Il convient de noter que Kobi Zoaretz et Avi Ben Nissan figuraient tous deux sur la liste des témoins de l'accusation, mais la déclaration du plaignant indique que l'accusation n'a pas pu les localiser ni les convoquer à témoigner, et qu'ils ont finalement été convoqués par le prévenu 4, Avi Kalmaro.
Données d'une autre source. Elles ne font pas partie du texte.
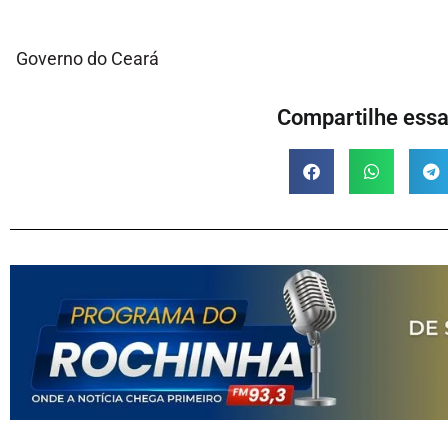
Governo do Ceará
Compartilhe essa 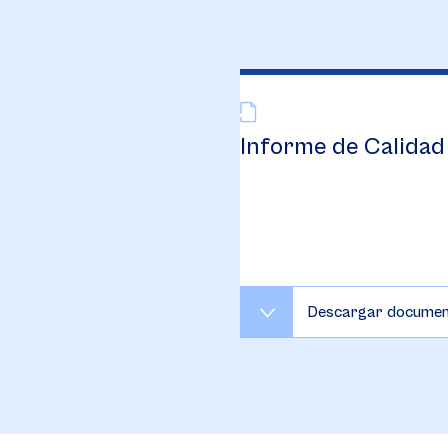
Informe de Calidad
Descargar docume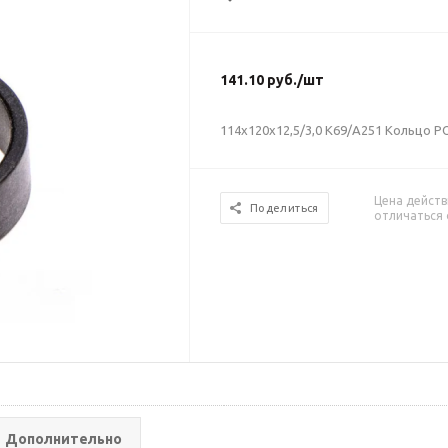
141.10
руб.
/шт
114х120х12,5/3,0 К69/А251 Кольцо 
Цена действ
Поделиться
отличаться 
Дополнительно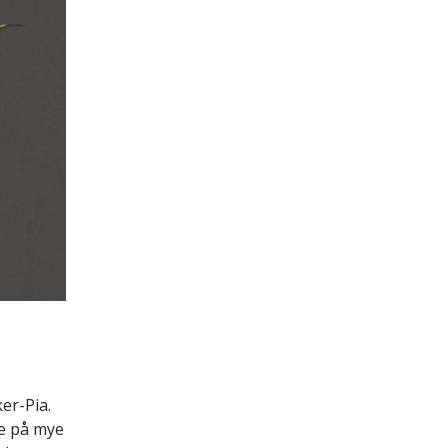
er-Pia.
e på mye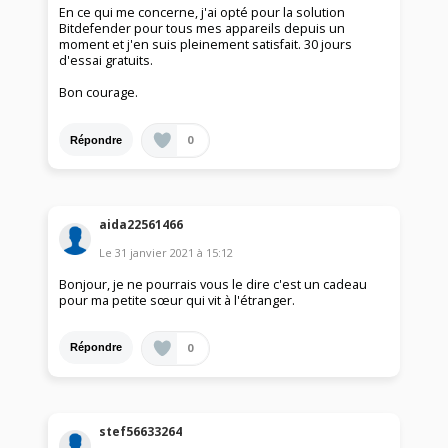
En ce qui me concerne, j'ai opté pour la solution
Bitdefender pour tous mes appareils depuis un
moment et j'en suis pleinement satisfait. 30 jours
d'essai gratuits.
Bon courage.
0
Répondre
aida22561466
Le
31 janvier 2021
à
15:12
Bonjour, je ne pourrais vous le dire c'est un cadeau
pour ma petite sœur qui vit à l'étranger.
0
Répondre
stef56633264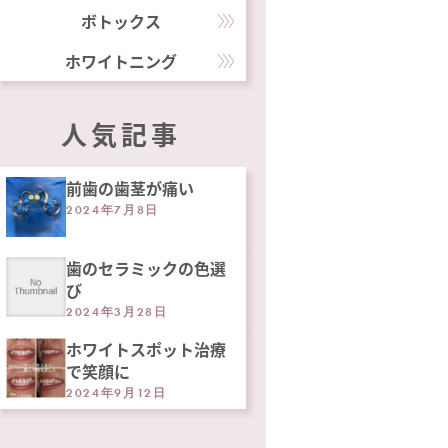
ボトックス
ホワイトニング
人気記事
前歯の歯茎が痛い
2024年7月8日
歯のセラミックの色選
び
2024年3月28日
ホワイトスポット治療
で笑顔に
2024年9月12日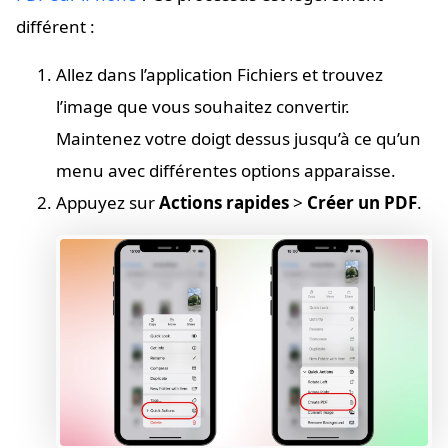
différent :
Allez dans l’application Fichiers et trouvez
l’image que vous souhaitez convertir.
Maintenez votre doigt dessus jusqu’à ce qu’un
menu avec différentes options apparaisse.
Appuyez sur
Actions rapides
>
Créer un PDF
.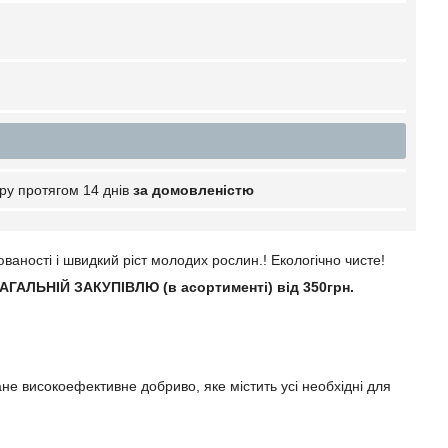
ру протягом 14 днів
за домовленістю
аності і швидкий ріст молодих рослин.! Екологічно чисте!
АГАЛЬНІЙ ЗАКУПІВЛЮ (в асортименті) від 350грн.
не високоефективне добриво, яке містить усі необхідні для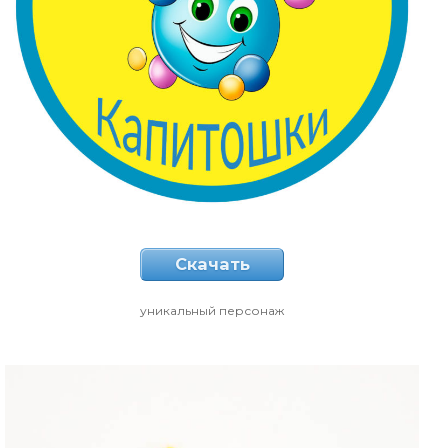
Скачать
уникальный персонаж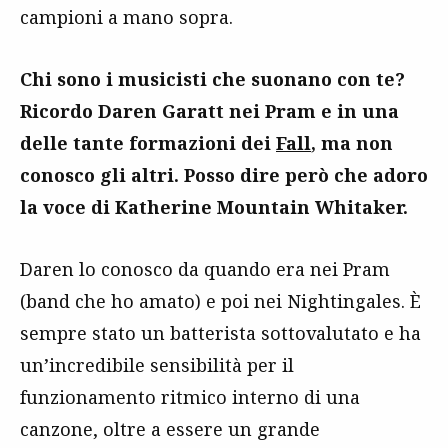
campioni a mano sopra.
Chi sono i musicisti che suonano con te?
Ricordo Daren Garatt nei Pram e in una
delle tante formazioni dei
Fall
, ma non
conosco gli altri. Posso dire però che adoro
la voce di Katherine Mountain Whitaker.
Daren lo conosco da quando era nei Pram
(band che ho amato) e poi nei Nightingales. È
sempre stato un batterista sottovalutato e ha
un’incredibile sensibilità per il
funzionamento ritmico interno di una
canzone, oltre a essere un grande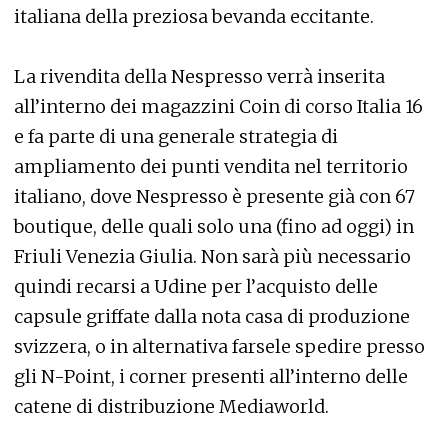
italiana della preziosa bevanda eccitante.
La rivendita della Nespresso verrà inserita
all’interno dei magazzini Coin di corso Italia 16
e fa parte di una generale strategia di
ampliamento dei punti vendita nel territorio
italiano, dove Nespresso è presente già con 67
boutique, delle quali solo una (fino ad oggi) in
Friuli Venezia Giulia. Non sarà più necessario
quindi recarsi a Udine per l’acquisto delle
capsule griffate dalla nota casa di produzione
svizzera, o in alternativa farsele spedire presso
gli N-Point, i corner presenti all’interno delle
catene di distribuzione Mediaworld.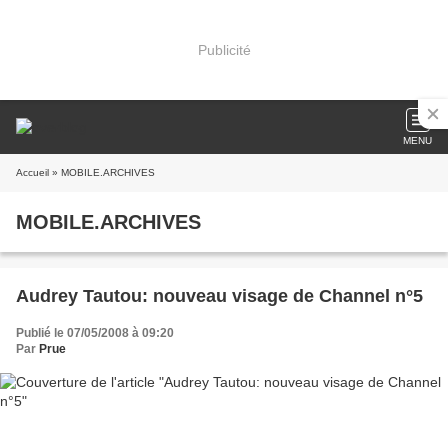
Publicité
MENU
Accueil
» MOBILE.ARCHIVES
MOBILE.ARCHIVES
Audrey Tautou: nouveau visage de Channel n°5
Publié le 07/05/2008 à 09:20
Par
Prue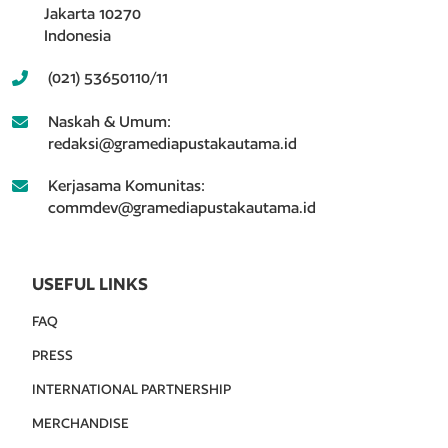
Jakarta 10270
Indonesia
(021) 53650110/11
Naskah & Umum:
redaksi@gramediapustakautama.id
Kerjasama Komunitas:
commdev@gramediapustakautama.id
USEFUL LINKS
FAQ
PRESS
INTERNATIONAL PARTNERSHIP
MERCHANDISE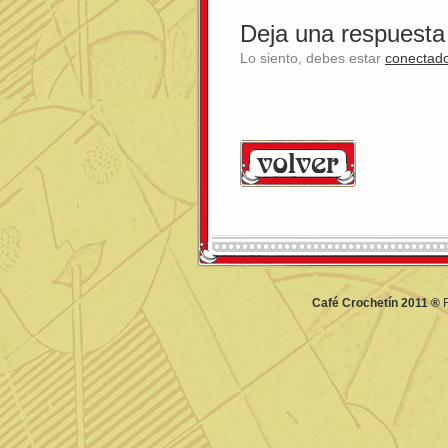
Deja una respuesta
Lo siento, debes estar
conectad
Café Crochetín 2011 ®
F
Dans leurs résumés détaillés, l'avocat de l'accusé 1 a soutenu qu'aucune crédibilité ne devait être accordée au témoignage de Kobi Zoaretz et Avi Ben Nissan, qui sont des criminels, condamnés pour une longue liste d'infractions et qui ont un réel intérêt à incriminer l'accusé 1. Il convient de mentionner que le prévenu 1 a même affirmé que lors de l'interrogatoire, alors qu'il se trouvait dans les couloirs des bureaux d'enquête des douanes, une personne anonyme l'a approché et l'a averti de ne pas mentionner les noms de Kobi Zoaretz et Avi Ben Nissan liés à l'affaire, et pour cette raison il n'a pas mentionné leurs noms.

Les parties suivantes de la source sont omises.